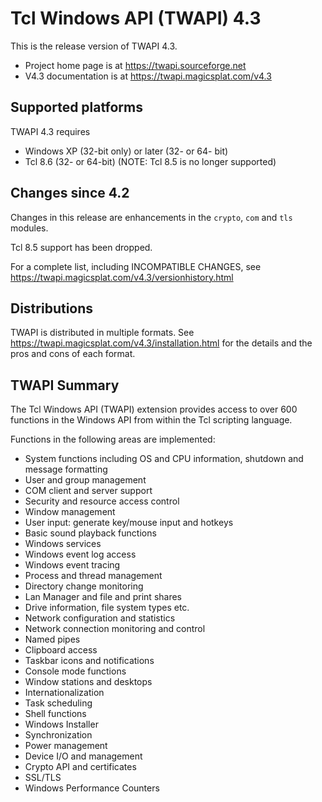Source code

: # Tcl Windows API (TWAPI) 4.3

This is the release version of TWAPI 4.3.

  * Project home page is at https://twapi.sourceforge.net
  * V4.3 documentation is at https://twapi.magicsplat.com/v4.3

## Supported platforms

TWAPI 4.3 requires

  * Windows XP (32-bit only) or later (32- or 64- bit)
  * Tcl 8.6 (32- or 64-bit) (NOTE: Tcl 8.5 is no longer supported)

## Changes since 4.2

Changes in this release are enhancements in the `crypto`, `com` and `tls` 
modules.

Tcl 8.5 support has been dropped.

For a complete list, including INCOMPATIBLE CHANGES, see 
https://twapi.magicsplat.com/v4.3/versionhistory.html

## Distributions

TWAPI is distributed in multiple formats.
See https://twapi.magicsplat.com/v4.3/installation.html for the details
and the pros and cons of each format.

## TWAPI Summary

The Tcl Windows API (TWAPI) extension provides
access to over 600 functions in the Windows API
from within the Tcl scripting language.

Functions in the following areas are implemented:

  * System functions including OS and CPU information,
    shutdown and message formatting
  * User and group management
  * COM client and server support
  * Security and resource access control
  * Window management
  * User input: generate key/mouse input and hotkeys
  * Basic sound playback functions
  * Windows services
  * Windows event log access
  * Windows event tracing
  * Process and thread management
  * Directory change monitoring
  * Lan Manager and file and print shares
  * Drive information, file system types etc.
  * Network configuration and statistics
  * Network connection monitoring and control
  * Named pipes
  * Clipboard access
  * Taskbar icons and notifications
  * Console mode functions
  * Window stations and desktops
  * Internationalization
  * Task scheduling
  * Shell functions 
  * Windows Installer
  * Synchronization
  * Power management
  * Device I/O and management
  * Crypto API and certificates
  * SSL/TLS
  * Windows Performance Counters
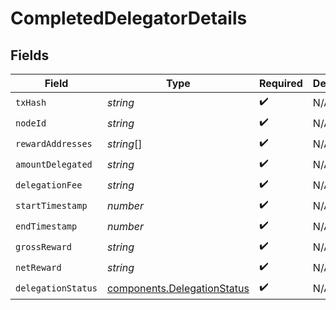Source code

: # CompletedDelegatorDetails


## Fields

| Field                                                                      | Type                                                                       | Required                                                                   | Description                                                                |
| -------------------------------------------------------------------------- | -------------------------------------------------------------------------- | -------------------------------------------------------------------------- | -------------------------------------------------------------------------- |
| `txHash`                                                                   | *string*                                                                   | :heavy_check_mark:                                                         | N/A                                                                        |
| `nodeId`                                                                   | *string*                                                                   | :heavy_check_mark:                                                         | N/A                                                                        |
| `rewardAddresses`                                                          | *string*[]                                                                 | :heavy_check_mark:                                                         | N/A                                                                        |
| `amountDelegated`                                                          | *string*                                                                   | :heavy_check_mark:                                                         | N/A                                                                        |
| `delegationFee`                                                            | *string*                                                                   | :heavy_check_mark:                                                         | N/A                                                                        |
| `startTimestamp`                                                           | *number*                                                                   | :heavy_check_mark:                                                         | N/A                                                                        |
| `endTimestamp`                                                             | *number*                                                                   | :heavy_check_mark:                                                         | N/A                                                                        |
| `grossReward`                                                              | *string*                                                                   | :heavy_check_mark:                                                         | N/A                                                                        |
| `netReward`                                                                | *string*                                                                   | :heavy_check_mark:                                                         | N/A                                                                        |
| `delegationStatus`                                                         | [components.DelegationStatus](../../models/components/delegationstatus.md) | :heavy_check_mark:                                                         | N/A                                                                        |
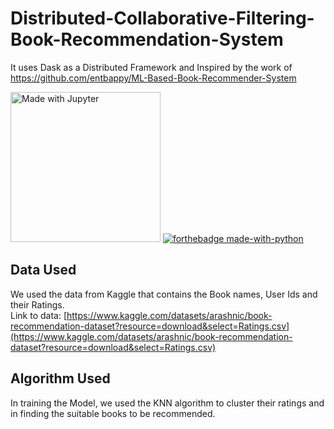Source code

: # Distributed-Collaborative-Filtering-Book-Recommendation-System
It uses Dask as a Distributed Framework and Inspired by the work of https://github.com/entbappy/ML-Based-Book-Recommender-System

 <img src="https://img.shields.io/badge/Made%20with-Jupyter-orange?style=for-the-badge&logo=Jupyter" width="240" alt="Made with Jupyter"> [![forthebadge made-with-python](http://ForTheBadge.com/images/badges/made-with-python.svg)](https://www.python.org/)

## Data Used
We used the data from Kaggle that contains the Book names, User Ids and their Ratings. \
Link to data: [https://www.kaggle.com/datasets/arashnic/book-recommendation-dataset?resource=download&select=Ratings.csv](https://www.kaggle.com/datasets/arashnic/book-recommendation-dataset?resource=download&select=Ratings.csv)

## Algorithm Used
In training the Model, we used the KNN algorithm to cluster their ratings and in finding the suitable books to be recommended.

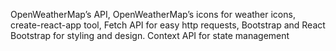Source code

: OpenWeatherMap’s API,
OpenWeatherMap’s icons for weather icons,
create-react-app tool,
Fetch API for easy http requests,
Bootstrap and React Bootstrap for styling and design.
Context API for state management

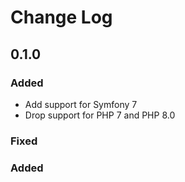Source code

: # Change Log

## 0.1.0

### Added

- Add support for Symfony 7
- Drop support for PHP 7 and PHP 8.0

### Fixed
### Added
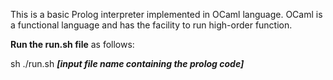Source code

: This is a basic Prolog interpreter implemented in OCaml language. OCaml is a functional language and has the facility to run high-order function.

**Run the run.sh file** as follows:

sh ./run.sh ***[input file name containing the prolog code]***
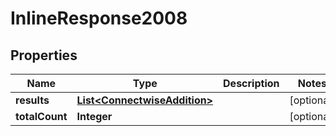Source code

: # InlineResponse2008

## Properties
Name | Type | Description | Notes
------------ | ------------- | ------------- | -------------
**results** | [**List&lt;ConnectwiseAddition&gt;**](ConnectwiseAddition.md) |  |  [optional]
**totalCount** | **Integer** |  |  [optional]
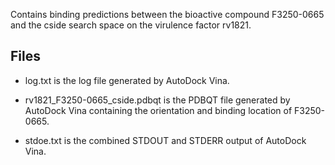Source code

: Contains binding predictions between the bioactive compound F3250-0665 and the cside search space on the virulence factor rv1821.

## Files

- log.txt is the log file generated by AutoDock Vina.

- rv1821_F3250-0665_cside.pdbqt is the PDBQT file generated by AutoDock Vina containing the orientation and binding location of F3250-0665.

- stdoe.txt is the combined STDOUT and STDERR output of AutoDock Vina.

Task description -
Can you rewrite all the entries above with every "AutoDock Vina" changed to "Vina" and nothing else altered, leaving out the pictures?

Task output -
Source code

: # Tcl Windows API (TWAPI) 4.3

This is the release version of TWAPI 4.3.

  * Project home page is at https://twapi.sourceforge.net
  * V4.3 documentation is at https://twapi.magicsplat.com/v4.3

## Supported platforms

TWAPI 4.3 requires

  * Windows XP (32-bit only) or later (32- or 64- bit)
  * Tcl 8.6 (32- or 64-bit) (NOTE: Tcl 8.5 is no longer supported)

## Changes since 4.2

Changes in this release are enhancements in the `crypto`, `com` and `tls` 
modules.

Tcl 8.5 support has been dropped.

For a complete list, including INCOMPATIBLE CHANGES, see 
https://twapi.magicsplat.com/v4.3/versionhistory.html

## Distributions

TWAPI is distributed in multiple formats.
See https://twapi.magicsplat.com/v4.3/installation.html for the details
and the pros and cons of each format.

## TWAPI Summary

The Tcl Windows API (TWAPI) extension provides
access to over 600 functions in the Windows API
from within the Tcl scripting language.

Functions in the following areas are implemented:

  * System functions including OS and CPU information,
    shutdown and message formatting
  * User and group management
  * COM client and server support
  * Security and resource access control
  * Window management
  * User input: generate key/mouse input and hotkeys
  * Basic sound playback functions
  * Windows services
  * Windows event log access
  * Windows event tracing
  * Process and thread management
  * Directory change monitoring
  * Lan Manager and file and print shares
  * Drive information, file system types etc.
  * Network configuration and statistics
  * Network connection monitoring and control
  * Named pipes
  * Clipboard access
  * Taskbar icons and notifications
  * Console mode functions
  * Window stations and desktops
  * Internationalization
  * Task scheduling
  * Shell functions 
  * Windows Installer
  * Synchronization
  * Power management
  * Device I/O and management
  * Crypto API and certificates
  * SSL/TLS
  * Windows Performance Counters
Source code

: # CompletedDelegatorDetails


## Fields

| Field                                                                      | Type                                                                       | Required                                                                   | Description                                                                |
| -------------------------------------------------------------------------- | -------------------------------------------------------------------------- | -------------------------------------------------------------------------- | -------------------------------------------------------------------------- |
| `txHash`                                                                   | *string*                                                                   | :heavy_check_mark:                                                         | N/A                                                                        |
| `nodeId`                                                                   | *string*                                                                   | :heavy_check_mark:                                                         | N/A                                                                        |
| `rewardAddresses`                                                          | *string*[]                                                                 | :heavy_check_mark:                                                         | N/A                                                                        |
| `amountDelegated`                                                          | *string*                                                                   | :heavy_check_mark:                                                         | N/A                                                                        |
| `delegationFee`                                                            | *string*                                                                   | :heavy_check_mark:                                                         | N/A                                                                        |
| `startTimestamp`                                                           | *number*                                                                   | :heavy_check_mark:                                                         | N/A                                                                        |
| `endTimestamp`                                                             | *number*                                                                   | :heavy_check_mark:                                                         | N/A                                                                        |
| `grossReward`                                                              | *string*                                                                   | :heavy_check_mark:                                                         | N/A                                                                        |
| `netReward`                                                                | *string*                                                                   | :heavy_check_mark:                                                         | N/A                                                                        |
| `delegationStatus`                                                         | [components.DelegationStatus](../../models/components/delegationstatus.md) | :heavy_check_mark:                                                         | N/A                                                                        |
Source code

: # Distributed-Collaborative-Filtering-Book-Recommendation-System
It uses Dask as a Distributed Framework and Inspired by the work of https://github.com/entbappy/ML-Based-Book-Recommender-System

 <img src="https://img.shields.io/badge/Made%20with-Jupyter-orange?style=for-the-badge&logo=Jupyter" width="240" alt="Made with Jupyter"> [![forthebadge made-with-python](http://ForTheBadge.com/images/badges/made-with-python.svg)](https://www.python.org/)

## Data Used
We used the data from Kaggle that contains the Book names, User Ids and their Ratings. \
Link to data: [https://www.kaggle.com/datasets/arashnic/book-recommendation-dataset?resource=download&select=Ratings.csv](https://www.kaggle.com/datasets/arashnic/book-recommendation-dataset?resource=download&select=Ratings.csv)

## Algorithm Used
In training the Model, we used the KNN algorithm to cluster their ratings and in finding the suitable books to be recommended.

Source code

: OpenWeatherMap’s API,
OpenWeatherMap’s icons for weather icons,
create-react-app tool,
Fetch API for easy http requests,
Bootstrap and React Bootstrap for styling and design.
Context API for state management

Source code

: # Change Log

## 0.1.0

### Added

- Add support for Symfony 7
- Drop support for PHP 7 and PHP 8.0

### Fixed
### Added
Source code

: This is a basic Prolog interpreter implemented in OCaml language. OCaml is a functional language and has the facility to run high-order function.

**Run the run.sh file** as follows:

sh ./run.sh ***[input file name containing the prolog code]***
Source code

: # InlineResponse2008

## Properties
Name | Type | Description | Notes
------------ | ------------- | ------------- | -------------
**results** | [**List&lt;ConnectwiseAddition&gt;**](ConnectwiseAddition.md) |  |  [optional]
**totalCount** | **Integer** |  |  [optional]
Source code

: Contains binding predictions between the bioactive compound F3250-0665 and the cside search space on the virulence factor rv1821.

## Files

- log.txt is the log file generated by Vina.

- rv1821_F3250-0665_cside.pdbqt is the PDBQT file generated by Vina containing the orientation and binding location of F3250-0665.

- stdoe.txt is the combined STDOUT and STDERR output of Vina.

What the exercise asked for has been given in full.